_Materials provided:_
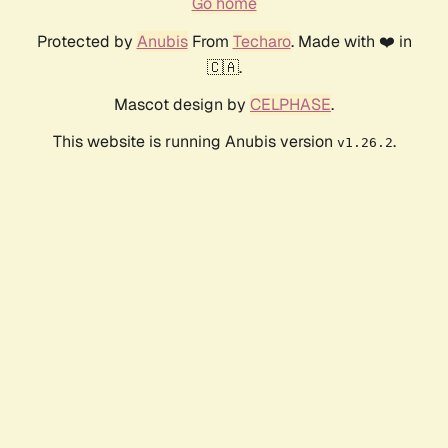
Go home
Protected by
Anubis
From
Techaro
. Made with ❤️ in
🇨🇦.
Mascot design by
CELPHASE
.
This website is running Anubis version
.
v1.26.2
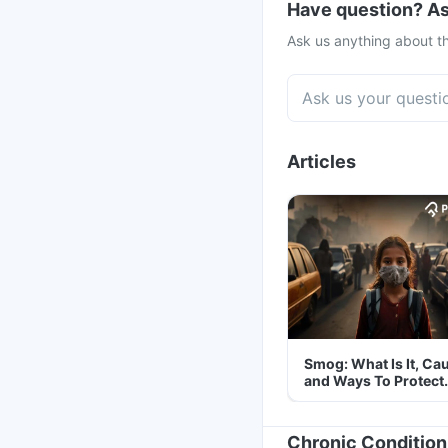
Have question? As
Ask us anything about th
Articles
Smog: What Is It, Ca
and Ways To Protect
Yourself From It
Chronic Condition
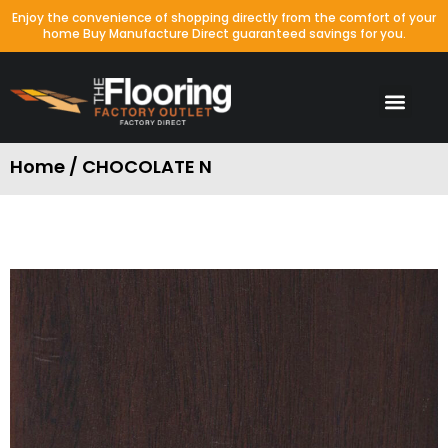
Enjoy the convenience of shopping directly from the comfort of your
home Buy Manufacture Direct guaranteed savings for you.
Home / CHOCOLATE N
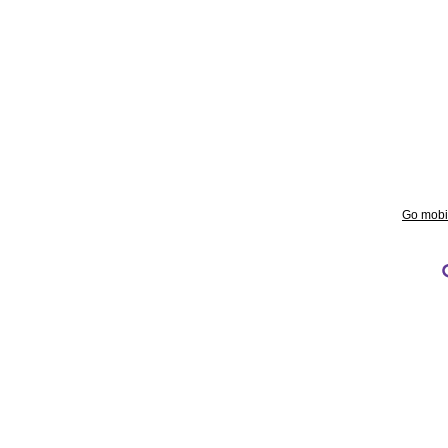
Go mobi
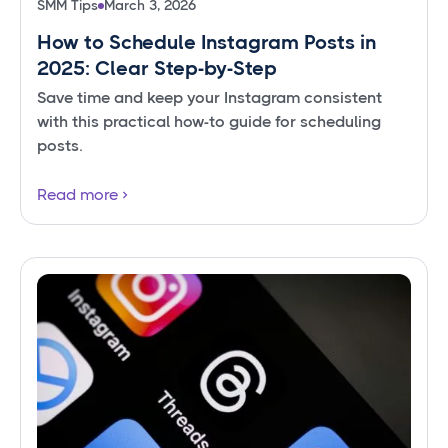
SMM Tips
March 3, 2026
How to Schedule Instagram Posts in
2025: Clear Step-by-Step
Save time and keep your Instagram consistent
with this practical how-to guide for scheduling
posts.
Read more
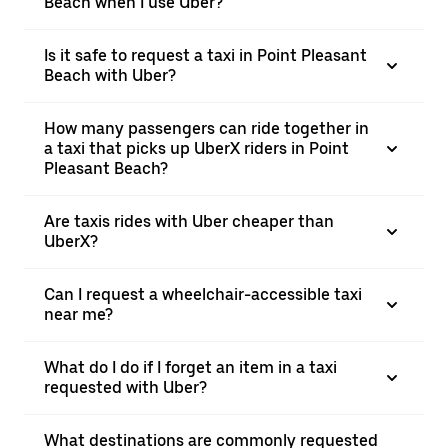
Beach when I use Uber?
Is it safe to request a taxi in Point Pleasant
Beach with Uber?
How many passengers can ride together in
a taxi that picks up UberX riders in Point
Pleasant Beach?
Are taxis rides with Uber cheaper than
UberX?
Can I request a wheelchair-accessible taxi
near me?
What do I do if I forget an item in a taxi
requested with Uber?
What destinations are commonly requested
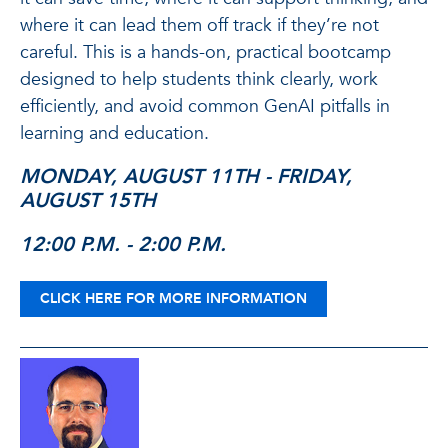
where it can lead them off track if they’re not
careful. This is a hands-on, practical bootcamp
designed to help students think clearly, work
efficiently, and avoid common GenAI pitfalls in
learning and education.
MONDAY, AUGUST 11TH - FRIDAY,
AUGUST 15TH
12:00 P.M. - 2:00 P.M.
CLICK HERE FOR MORE INFORMATION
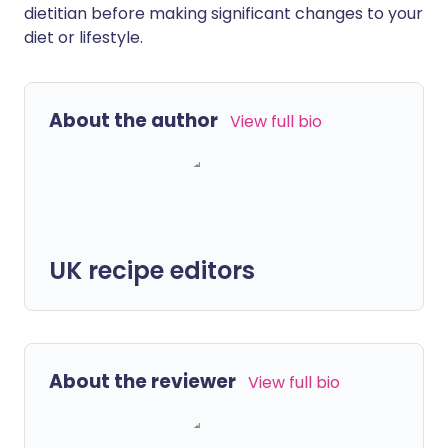
dietitian before making significant changes to your
diet or lifestyle.
About the author
View full bio
UK recipe editors
About the reviewer
View full bio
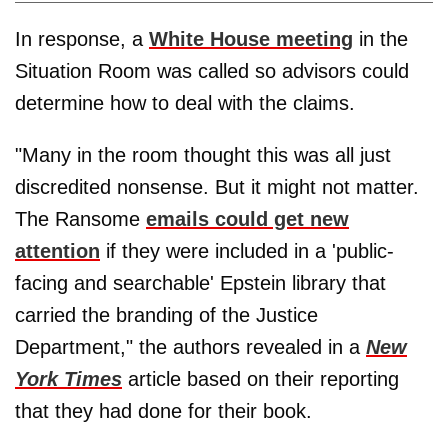
In response, a
White House meeting
in the
Situation Room was called so advisors could
determine how to deal with the claims.
"Many in the room thought this was all just
discredited nonsense. But it might not matter.
The Ransome
emails could get new
attention
if they were included in a 'public-
facing and searchable' Epstein library that
carried the branding of the Justice
Department," the authors revealed in a
New
York Times
article based on their reporting
that they had done for their book.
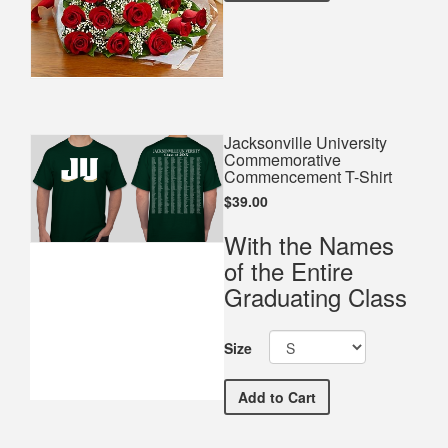
Jacksonville University
Commemorative
Commencement T-Shirt
$39.00
With the Names
of the Entire
Graduating Class
Size
Jacksonville University
Add
to Cart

_Task to carry out:_ Pull every line with the word "could" from the data.

_Task response:_
Situation Room was called so advisors could
emails could get new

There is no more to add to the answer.